Sometimes your polite emails are ignored and the offender’s host clearly doesn’t care. Time for legal action? Perhaps. “For many businesses, particularly where the infringer is overseas, the cost of legal action will be prohibitive,” Robertson points out. “Even if you can trace the infringer and succeed in court, the cost of enforcing an order overseas can be huge.

It only makes sense to take action if the cost can be justified financially. That depends in part on the depth of your pockets, and in part on the value of the stolen IP to your business. That means in some cases, writing off the loss will be the only pragmatic thing to do.”

If all else fails, there’s social media. Naming and shaming the offender on blogs, on Twitter or on Facebook may well embarrass them, but be aware that you could be playing with fire: the Cooks’ Source plagiarism we mentioned at the beginning of this article generated a social media storm that quickly snowballed, and at the time of writing the offending editor appears to have been driven out of business altogether.

How you can prevent it happening again

There are several things you can do to prevent people from stealing your content. Photographers have long watermarked their images to prevent unauthorised re-use, but with website copy you can do something similar: if you include some distinctive phrases you can easily Google to see if someone’s ripping you off.

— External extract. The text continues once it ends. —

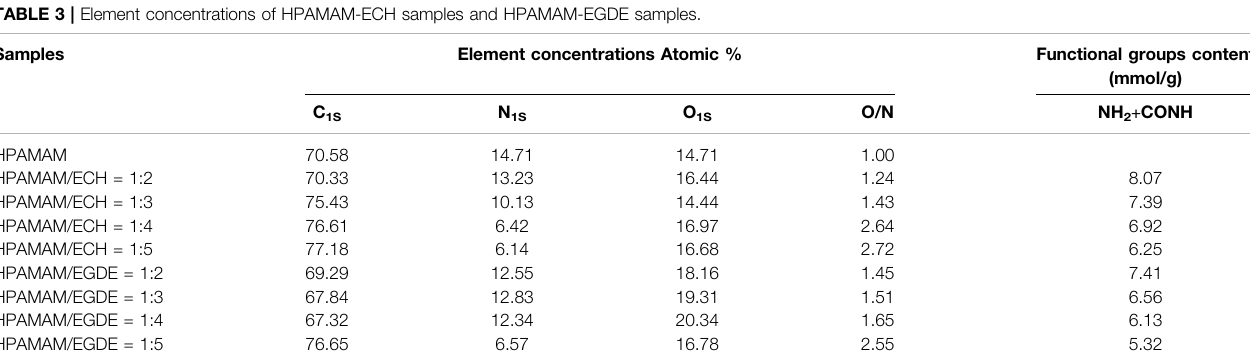
TABLE 3 | Element concentrations of HPAMAM-ECH samples and HPAMAM-EGDE samples.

A more sophisticated approach is to use a service such as CopySentry, which starts at $4.95 per month. The service scans your site and then searches for copies of your copy, emailing when it thinks it’s found something. “You then click on the link provided and CopySentry highlights the exact text plagiarised from the original,” Burns says. “You then use their contact information to send them a cease and desist… does it work? I have never had a plagiarist keep their text up for more than 18 hours after getting my email.”

Services such as CopyScape's CopySentry can monitor the web for copies of your website text.

For Burns such plagiarism is an annoyance – “This is just my own business website’s sales text,” she says, “so it only damages my business in an emotional sense” – but if words are your living, it could let you know if others are trying to profit from your hard work. “For a professional writer or blogger these alerts might inform them that their piece has been published in an overseas magazine under another author’s name,” Burns points out. “It does happen.” Just ask Cooks’ Source.

With images, code and media files, blocking the worst offenders can be worthwhile. The Webdistortion blog has ASP and PHP code that blocks the most common site scrapers, software programs designed to download sites’ entire content.

If the content thieves are dumb enough to hotlink – that is, using your images, JavaScript or CSS files by linking directly to the files on your server – then a few quick changes to a folder’s .htaccess file can prevent that. We think that’s a more professional approach than the – admittedly more satisfying – revenge tactic of replacing hotlinked images with something appalling.